Deptford Goth – Life After Defo

An absolute thesis on pop experimentalism

Deptford Goth’s debut album finally arrives, and for those familiar with his engrossing musical output to date, it’s been a long time coming. The mysterious cover art is the door into engrossing sounds within. An illustrated first-person viewpoint of a pair of hands with subtle disfigurements, it nods strongly to Carlos Castaneda’s 20th Century advice on how to reality-check when lucid dreaming (your hands are never the same in these otherworldly situations).

The album is a natural progression from Deptford Goth’s 2011 debut EP ‘Youth II’. On that, lived four tracks of an incredible singer songwriter, but not necessarily a producer. Now with his debut, we hear the complete artist, inwardly analysing his soul through melancholic synth-pop and codeine soaked R&B. At the heart of it all our gifted lyricist churns out poetic verse; dark and magnificent on ‘Objects Objects’, religious and earthly on ‘Union’.

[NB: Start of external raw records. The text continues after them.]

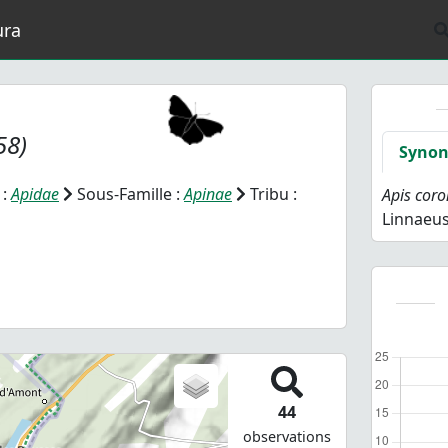
ura
58)
Syno
 :
Apidae
Sous-Famille :
Apinae
Tribu :
Apis cor
Linnaeus
44
observations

From a technical perspective, ‘Life After Defo’ also heralds the further ascendancy of mind-blowing producer Rodaidh McDonald. Responsible for knob twiddling on The xx’s multi-platinum debut, McDonald has become the sixth degree for many of 2013’s most anticipated albums, of which Deptford Goth is the first, and King Krule and Savages are the next.

With powerful juxtapositions of connection and disconnection, hope and despair, life and death, possession and loss throughout, ‘Life After Defo’ is an absolute thesis on pop experimentalism.